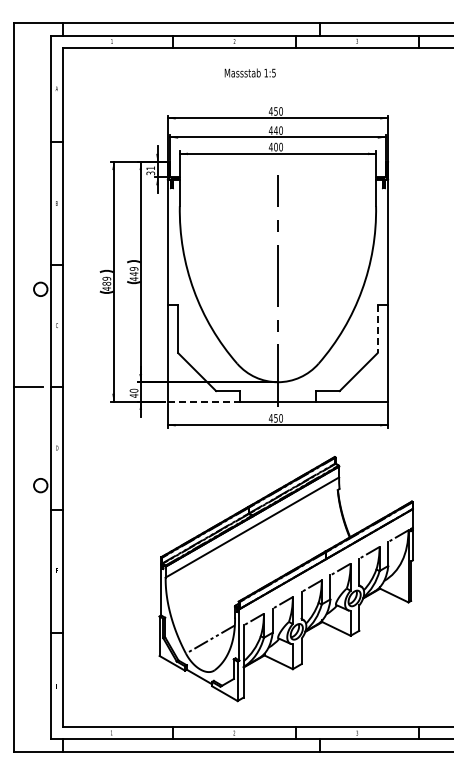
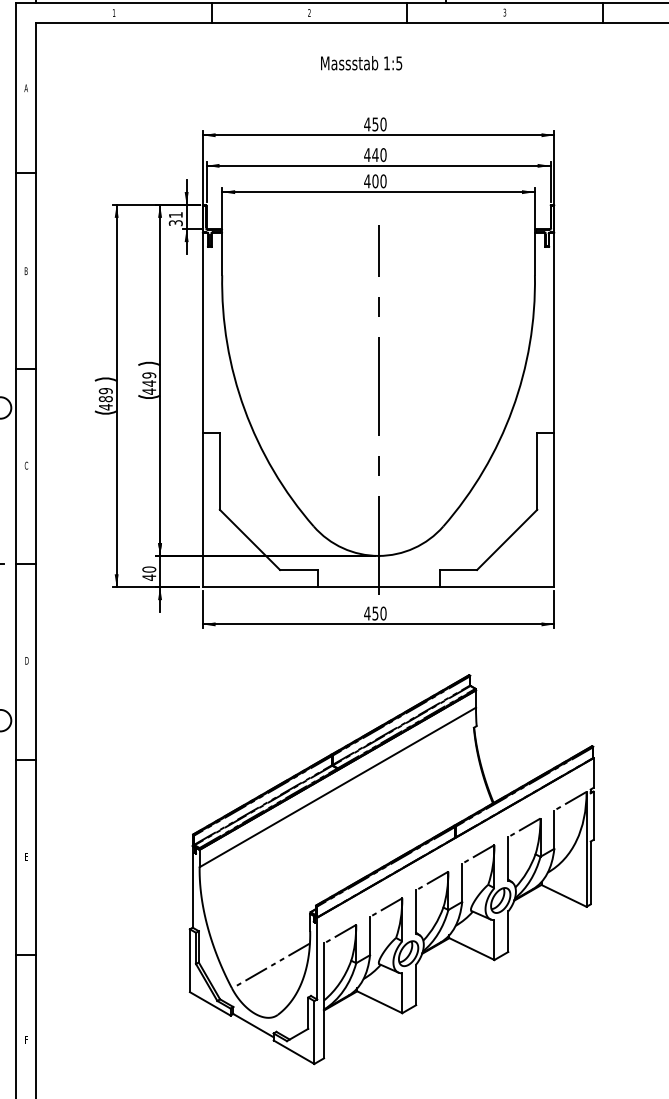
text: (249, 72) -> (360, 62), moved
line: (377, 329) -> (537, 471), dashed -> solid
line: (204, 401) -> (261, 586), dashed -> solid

▬▬▬

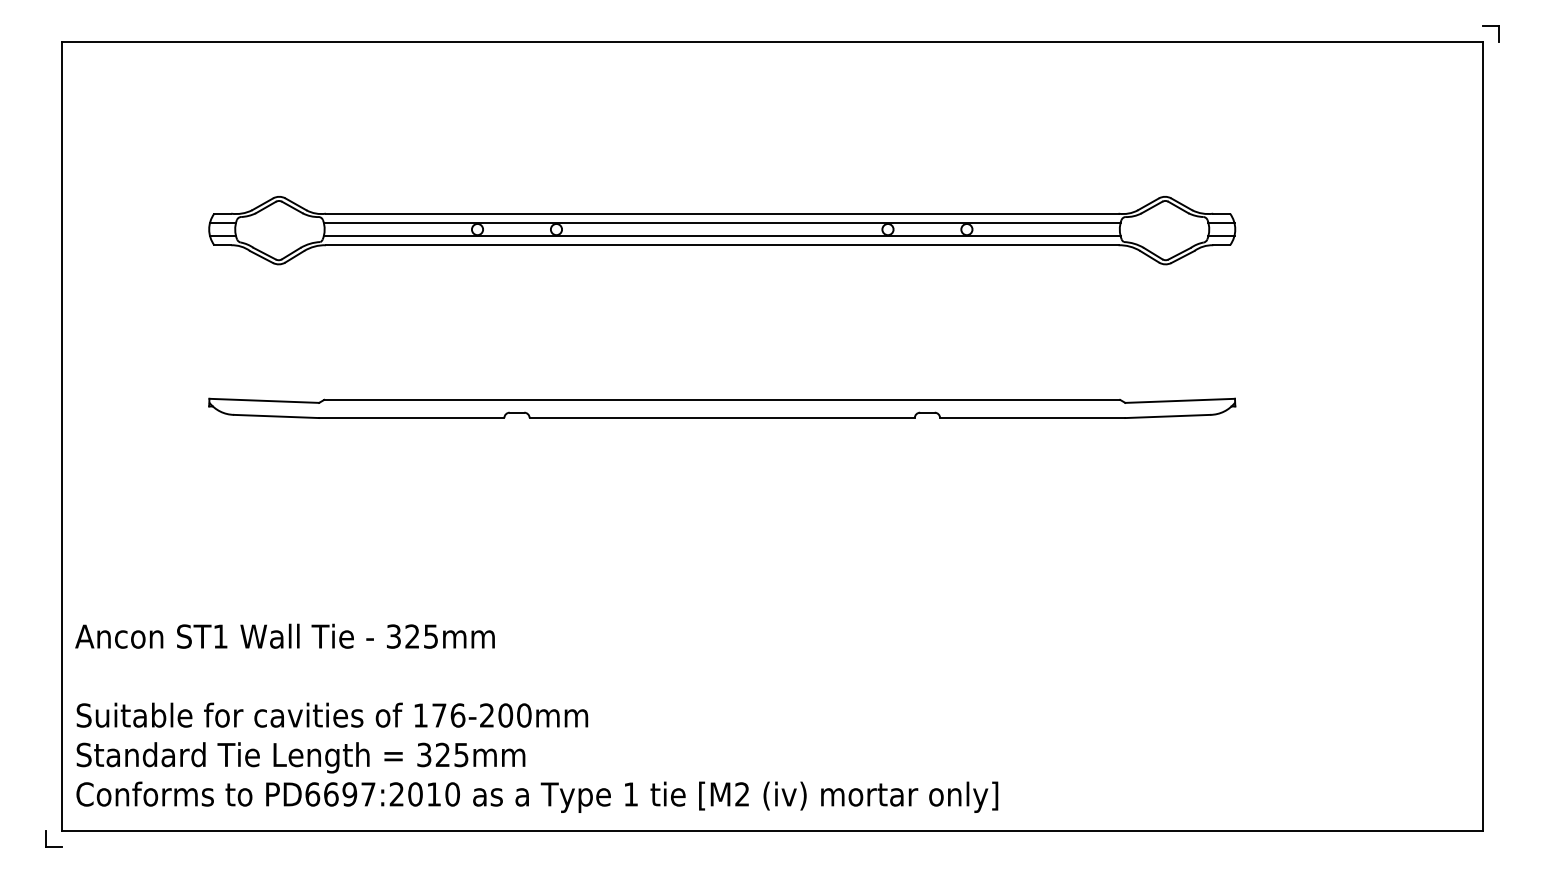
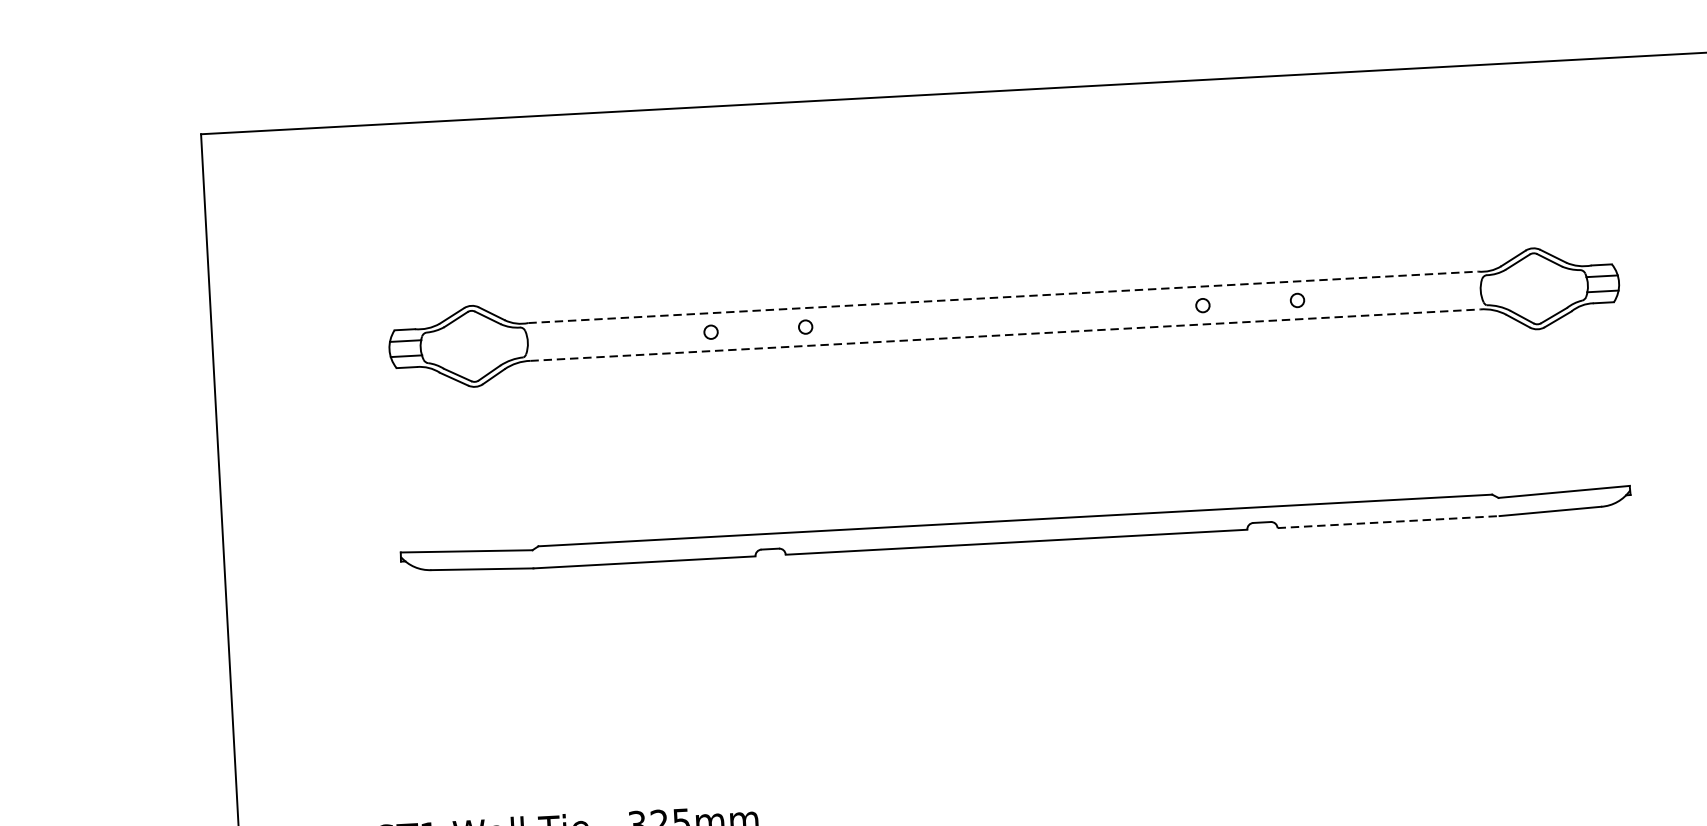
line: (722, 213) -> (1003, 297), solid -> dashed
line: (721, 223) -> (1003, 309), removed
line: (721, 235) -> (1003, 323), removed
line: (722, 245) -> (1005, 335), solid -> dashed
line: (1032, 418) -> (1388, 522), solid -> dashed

▬▬▬

ASSIGNMENT: Transcribe, exactly and without additions, the lines of the records above, beginning with the line that contains "text: (249, 72) -> (360, 62), moved" and ending with the line that contains "line: (204, 401)", both included.

TASK SOLUTION:
text: (249, 72) -> (360, 62), moved
line: (377, 329) -> (537, 471), dashed -> solid
line: (204, 401) -> (261, 586), dashed -> solid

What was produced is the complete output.